* Saved data entries:
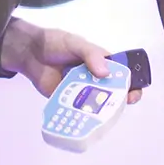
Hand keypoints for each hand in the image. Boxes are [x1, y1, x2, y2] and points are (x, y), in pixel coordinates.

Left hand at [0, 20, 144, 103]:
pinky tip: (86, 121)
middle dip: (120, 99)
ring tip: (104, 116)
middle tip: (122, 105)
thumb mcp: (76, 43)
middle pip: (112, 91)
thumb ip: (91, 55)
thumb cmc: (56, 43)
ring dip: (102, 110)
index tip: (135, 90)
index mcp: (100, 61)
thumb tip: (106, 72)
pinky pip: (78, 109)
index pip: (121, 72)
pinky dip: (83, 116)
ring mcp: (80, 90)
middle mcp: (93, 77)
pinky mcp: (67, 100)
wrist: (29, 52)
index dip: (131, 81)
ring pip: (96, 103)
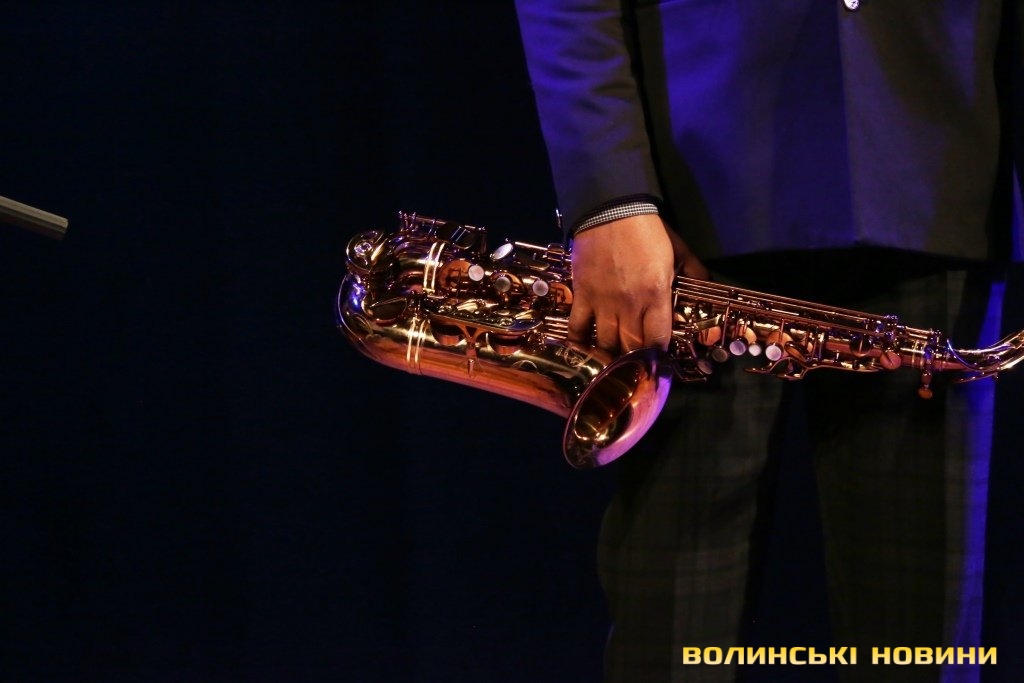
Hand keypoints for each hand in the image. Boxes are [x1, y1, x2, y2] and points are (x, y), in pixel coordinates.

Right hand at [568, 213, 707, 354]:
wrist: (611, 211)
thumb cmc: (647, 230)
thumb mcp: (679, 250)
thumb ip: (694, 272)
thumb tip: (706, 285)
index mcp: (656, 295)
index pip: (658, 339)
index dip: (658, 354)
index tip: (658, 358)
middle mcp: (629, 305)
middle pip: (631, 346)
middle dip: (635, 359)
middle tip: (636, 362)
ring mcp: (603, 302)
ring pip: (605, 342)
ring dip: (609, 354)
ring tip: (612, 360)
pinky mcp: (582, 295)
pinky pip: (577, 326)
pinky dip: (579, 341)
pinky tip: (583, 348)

--

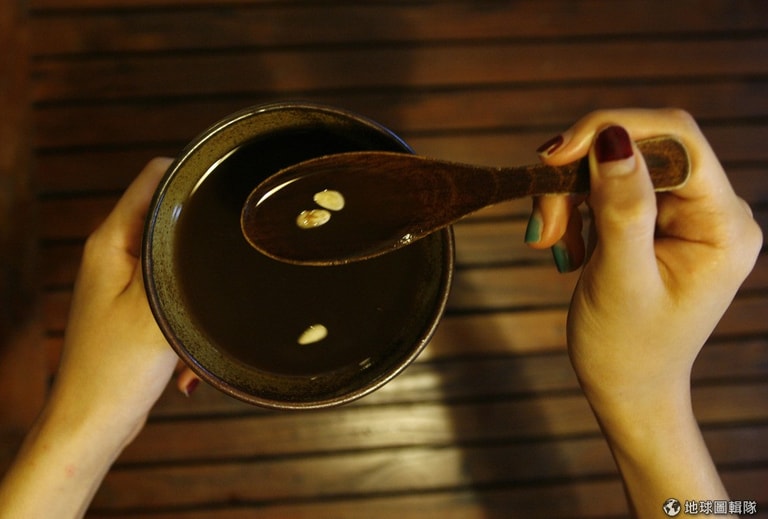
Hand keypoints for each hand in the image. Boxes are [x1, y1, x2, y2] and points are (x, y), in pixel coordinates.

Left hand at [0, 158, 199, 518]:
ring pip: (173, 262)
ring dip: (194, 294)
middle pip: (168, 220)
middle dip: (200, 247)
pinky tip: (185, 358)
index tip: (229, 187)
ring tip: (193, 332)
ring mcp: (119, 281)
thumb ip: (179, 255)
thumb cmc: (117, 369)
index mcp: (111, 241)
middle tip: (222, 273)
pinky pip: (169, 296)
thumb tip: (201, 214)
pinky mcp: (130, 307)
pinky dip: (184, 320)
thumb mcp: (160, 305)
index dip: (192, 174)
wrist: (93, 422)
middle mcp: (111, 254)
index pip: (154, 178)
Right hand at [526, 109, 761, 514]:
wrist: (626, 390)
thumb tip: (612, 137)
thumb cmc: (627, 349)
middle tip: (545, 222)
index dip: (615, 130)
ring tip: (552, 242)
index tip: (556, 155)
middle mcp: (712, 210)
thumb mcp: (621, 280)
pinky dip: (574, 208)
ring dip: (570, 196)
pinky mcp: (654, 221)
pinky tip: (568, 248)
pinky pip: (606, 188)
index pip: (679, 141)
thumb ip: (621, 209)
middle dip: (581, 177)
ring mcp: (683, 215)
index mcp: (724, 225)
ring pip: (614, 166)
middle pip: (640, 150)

* About this exercise:
Go to the line above holding "thumb ip: (91, 55)", then copy exactly each line down to and including the one holding "pinky tip: (583, 348)", leaving pictures out.

* Final answer:
thumb ip: (91, 55)
thumb cmc: (56, 43)
ring dip: (102, 110)
index tip: (135, 90)
index mcp: (100, 61)
thumb tip: (106, 72)
pinky pip: (78, 109)
index pip: (121, 72)
pinky dip: (83, 116)
ring mcp: (80, 90)
middle mcp: (93, 77)
pinky mcp: (67, 100)
wrist: (29, 52)
index dip: (131, 81)
ring pip: (96, 103)
Hand keypoints for each hand in the image. Boxes are [x1, y1, x2, y2] and points are (x, y), in pixel coordinates.

Right hand at [568, 213, 707, 354]:
wrist: (611, 211)
thumb cmc: (647, 230)
thumb mcp: (679, 250)
thumb ip: (694, 272)
thumb tip: (706, 285)
index mcp: (656, 295)
index pip: (658, 339)
index dip: (658, 354)
index tip: (658, 358)
middle mcp: (629, 305)
middle pip: (631, 346)
middle dip: (635, 359)
middle tip: (636, 362)
ring mcp: (603, 302)
ring pip: (605, 342)
ring dip: (609, 354)
ring tip: (612, 360)
pinky mcp: (582, 295)
pinky pip: (577, 326)
pinky dip: (579, 341)
pinky tip: (583, 348)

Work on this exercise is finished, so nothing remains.